VISITS – Vernetzung und Interaktionsarbeit in Smarten Technischen Services

Im Rahmen des Programms „Zukunft der Arbeit: Arbeiten an und mit Menschen“ des Bundesministeriums für Bildung und Forschung (BMBF) arbeitet der Lehrstuhl für Unternehmenslogistik (LFO) im Verbundprojekt „VISITS – Vernetzung und Interaktionsarbeit in Smarten Technischen Services“ federführend mit. Zusammen mit der Sozialforschungsstelle, als weitern Forschungspartner seitens der TU Dortmund, und den Industriepartnern Anlagentechnik Wuttke GmbH, IFÜREL EMSR-Technik GmbH & Co. KG, ABERLE GmbH und Augmensys Deutschland GmbH wird das Verbundprojekt gemeinsam bearbeitet.

Notwendigkeit einer organisationsstrukturellen Anpassung

Der aktuelle wissenschaftliche Diskurs verdeutlicht, dass eine erfolgreiche Migration zu Industrie 4.0 und Digitalisierung der Produktion sehr stark auf eine organisationsstrukturelle Anpassung und auf die Veränderungsbereitschaft der Belegschaft angewiesen ist. Hürden wie fehlende Akzeptanz und unzureichende Interaktion behindern diesen Prozess. In der digitalen Produktion bestehen die Herausforderungen vor allem in der vertikalen (innerbetrieblichen) Verbindung verschiedener Funktionsbereiche sowie bei der horizontalen (überbetrieblichen) Integration und datentechnischen Vernetzung der Prozesse.

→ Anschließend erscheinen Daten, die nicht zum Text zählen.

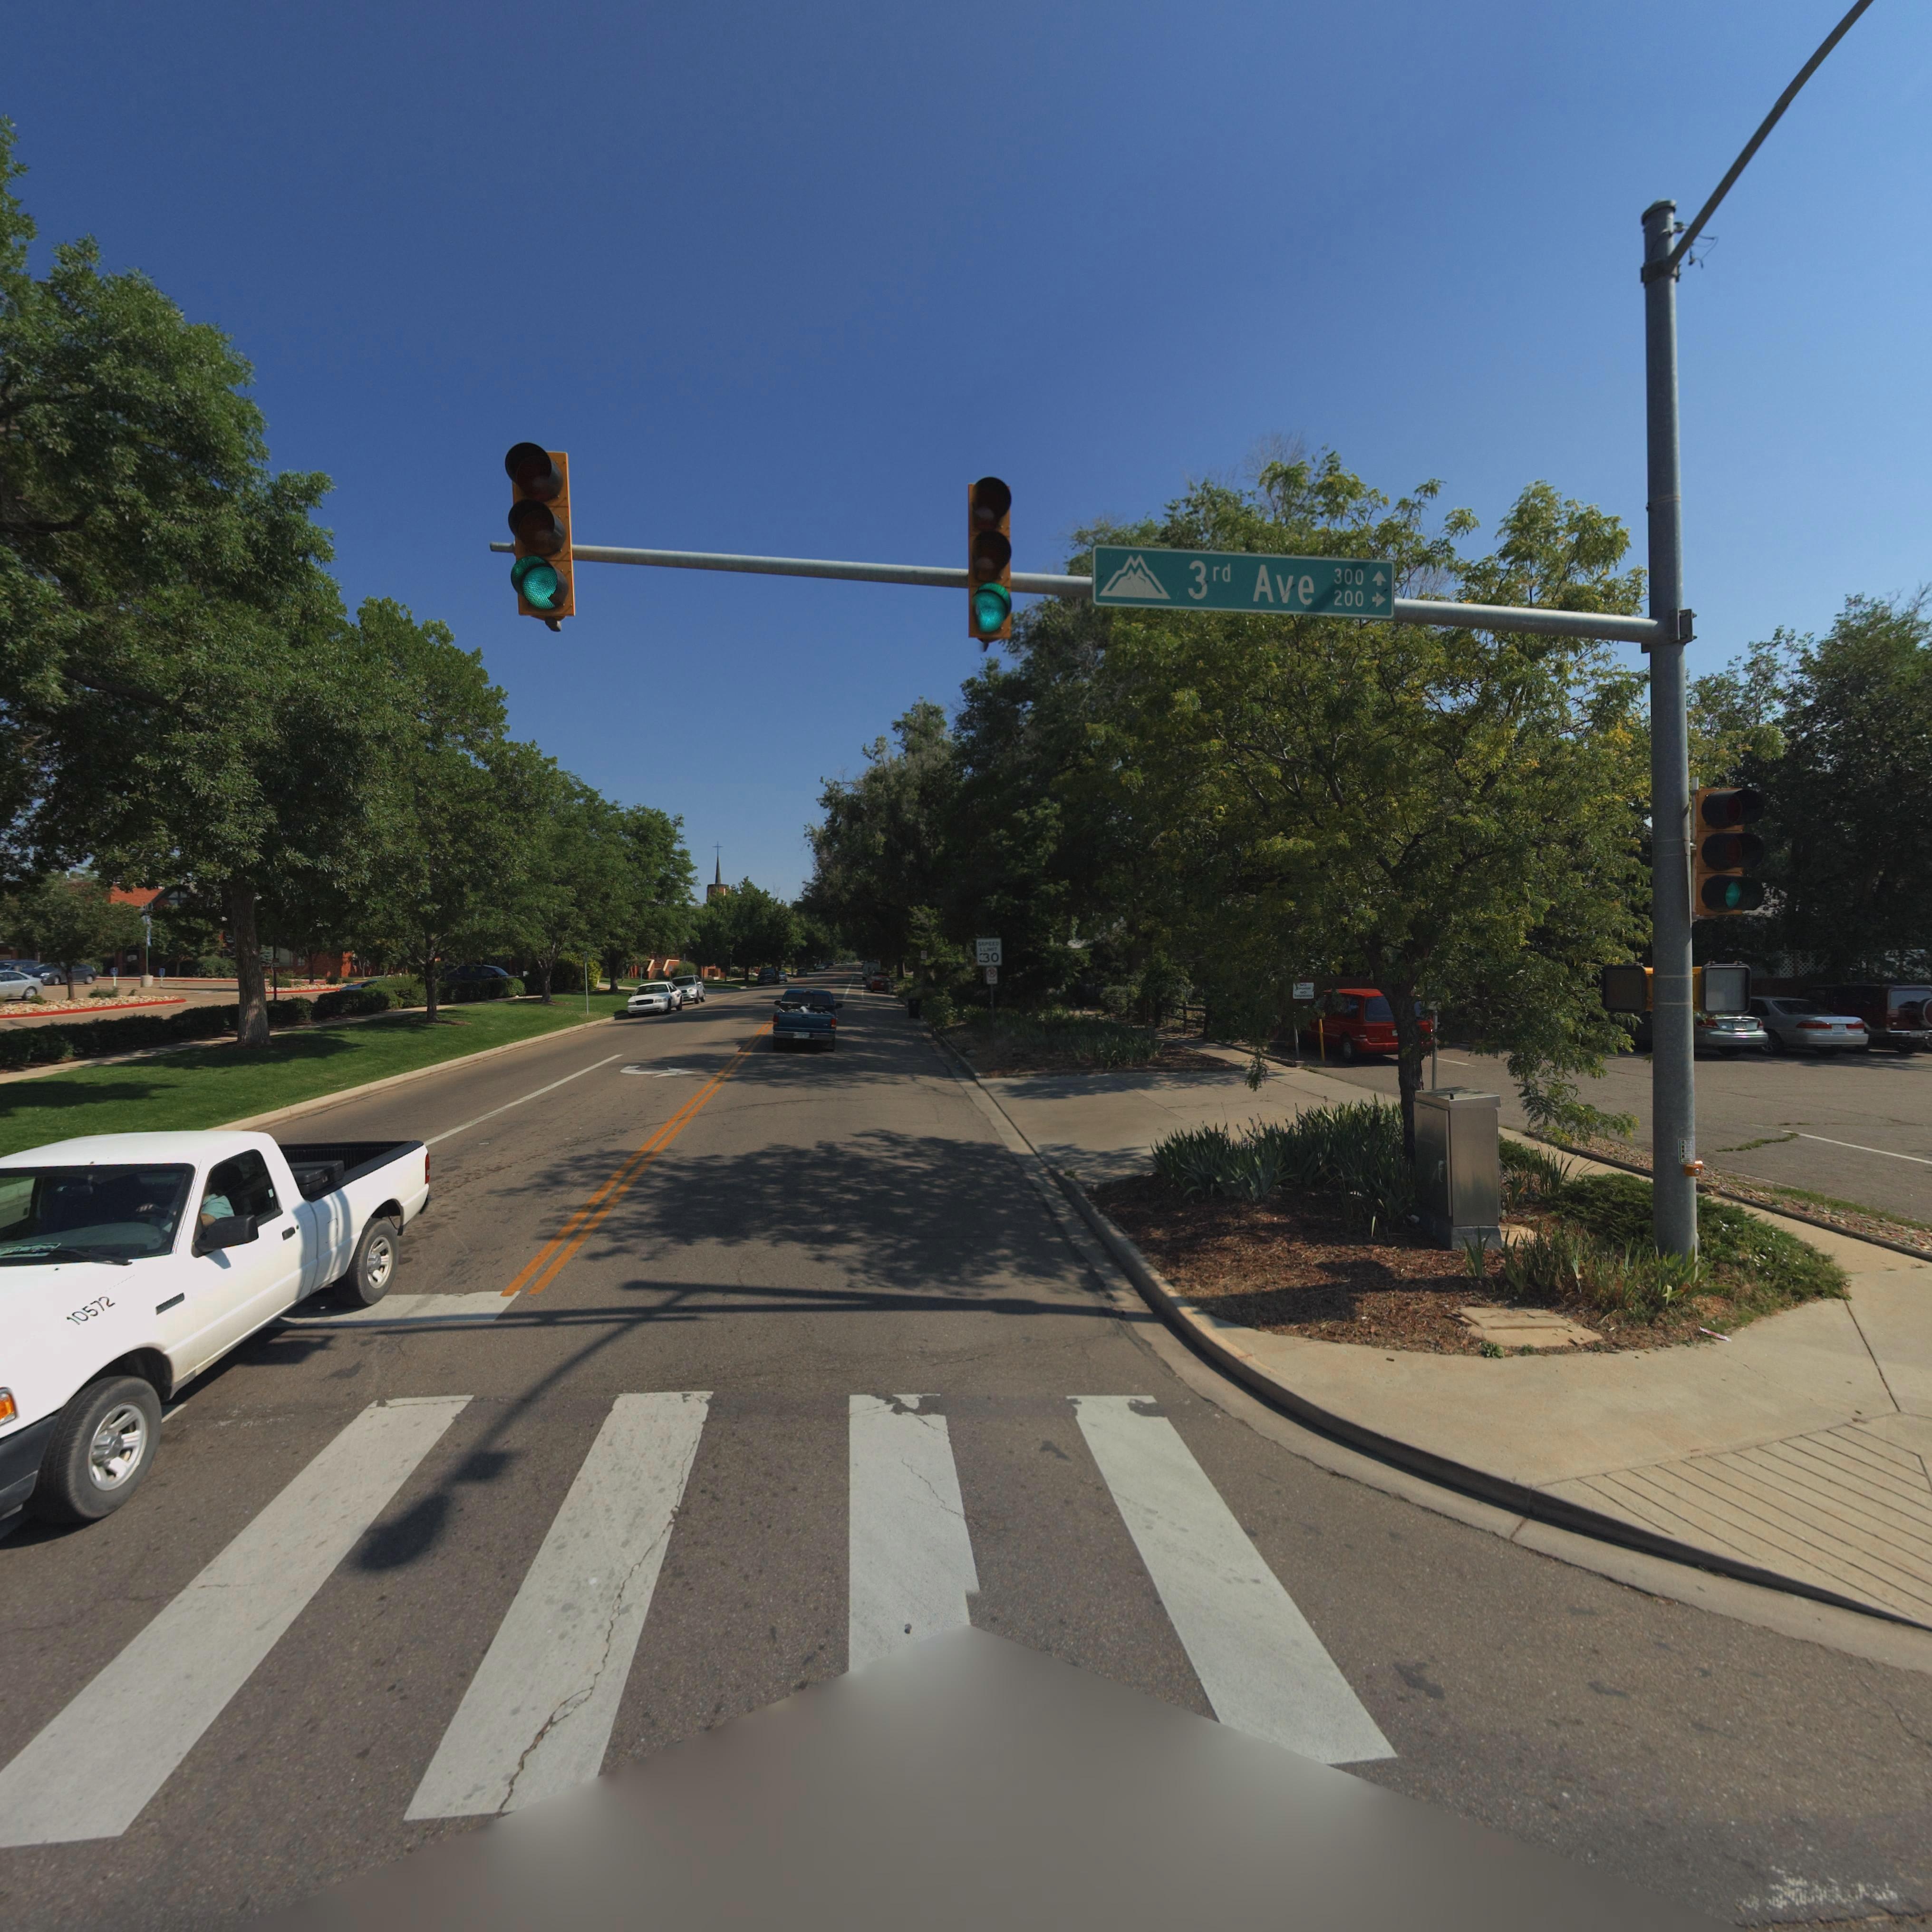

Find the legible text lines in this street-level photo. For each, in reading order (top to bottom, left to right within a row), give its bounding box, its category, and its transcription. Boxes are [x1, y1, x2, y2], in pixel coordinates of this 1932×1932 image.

[1186, 559, 1315, 607] StreetName: 3rd Ave
[1333, 568, 1365, 587] StreetNumberRange: 300
[1333, 589, 1387, 609] StreetNumberRange: 200->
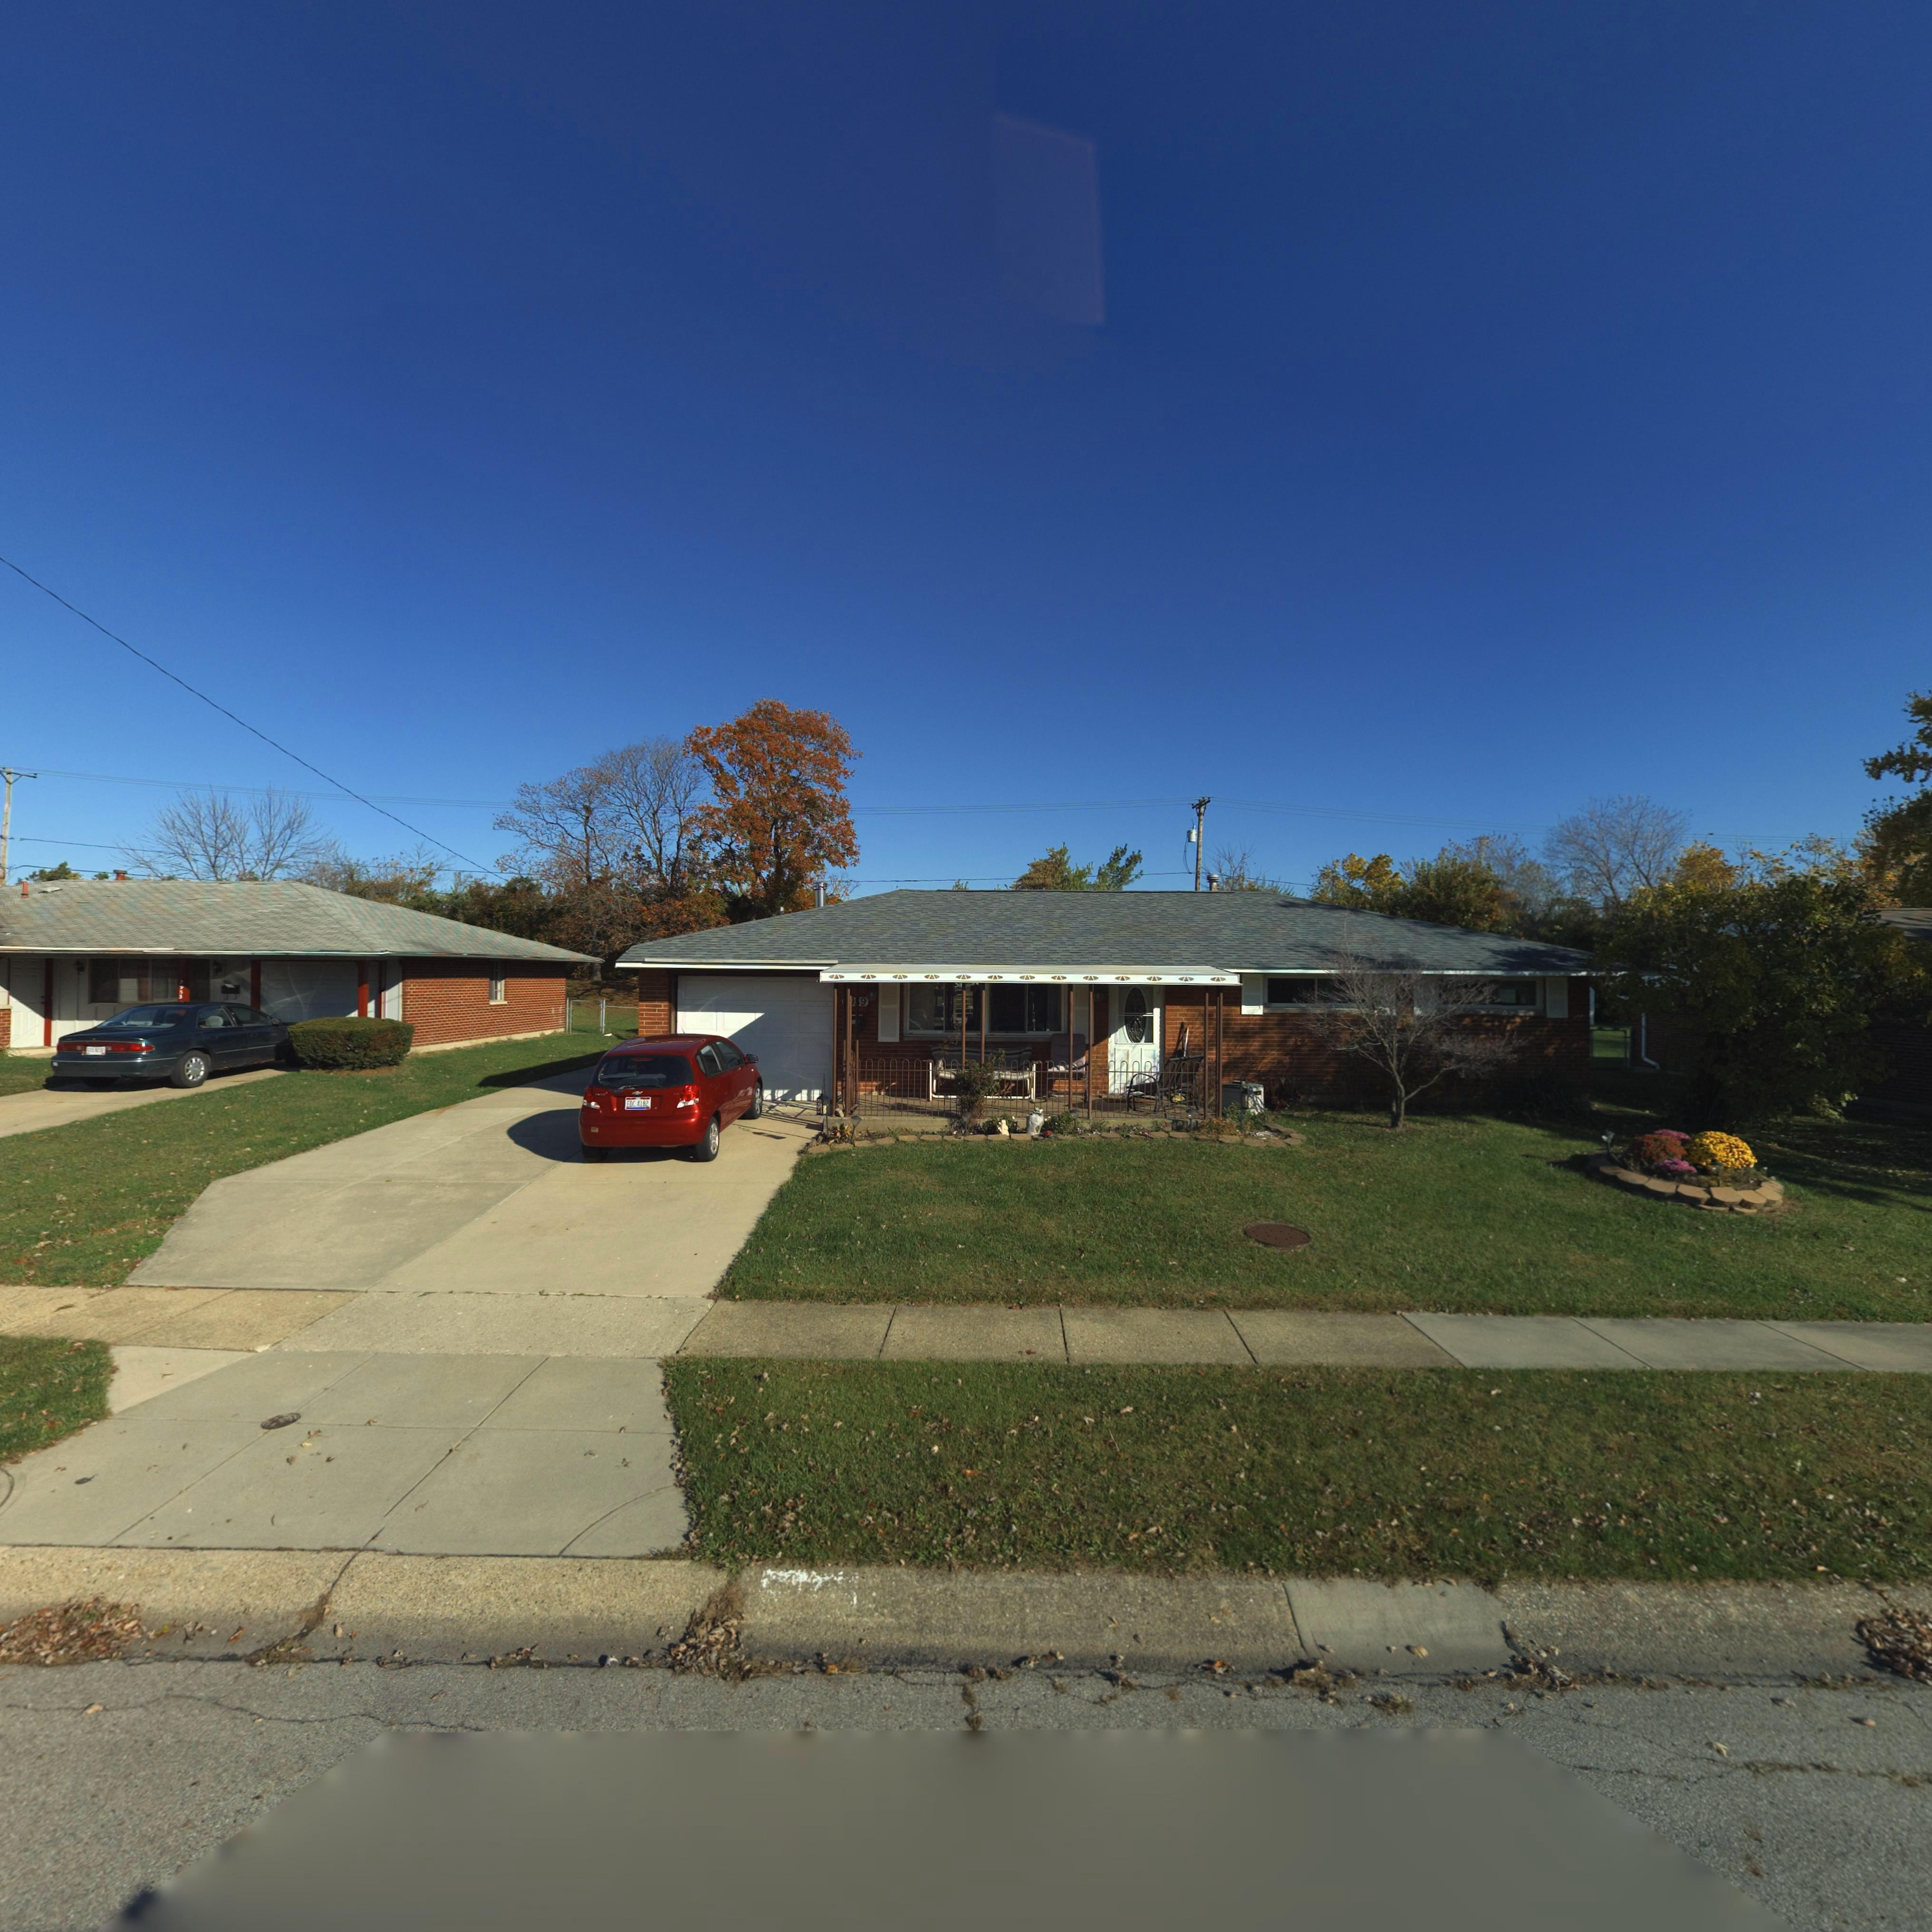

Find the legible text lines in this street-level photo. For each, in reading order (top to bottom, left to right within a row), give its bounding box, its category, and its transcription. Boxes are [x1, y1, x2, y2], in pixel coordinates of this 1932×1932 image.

[860, 997, 867, 1006] StreetNumber: 9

Technische Services als Chance für eine verbesserte Wettbewerbsfähigkeit

Vor diesem Hintergrund rücken Technische Services, wie beispielsweise Instandhaltungsarbeiten, Ersatzteilmanagement, Instandhaltungssoftware und Beratungsleistungen, in den Fokus von (über-)betrieblichen Digitalisierungsstrategien. Dadurch können neuartige Kooperations- und Kommunikationsprozesse zwischen den beteiligten Unternehmen entstehen, um eine hohe Serviceleistung und Qualität zu realisieren und es kann eine Neujustierung der Interaktionsbeziehung auf der Arbeitsebene stattfinden. Unternehmen profitieren, bei einer erfolgreichen Implementierung, von Kosteneinsparungen, Nutzungsszenarien mit geringer Ausfallquote, effektiven Abhilfemaßnahmen und hohen Maschinenlaufzeiten. Allerdings setzt eine erfolgreiche Implementierung jedoch eine grundlegende Anpassung an die Organisation voraus. Aus diesem Grund soll es das Ziel sein, neue Anforderungen und Gestaltungserfordernisse an Organisation und Arbeit im Bereich Technischer Services angesichts digitaler Vernetzung und horizontaler Integration zu charakterisieren. 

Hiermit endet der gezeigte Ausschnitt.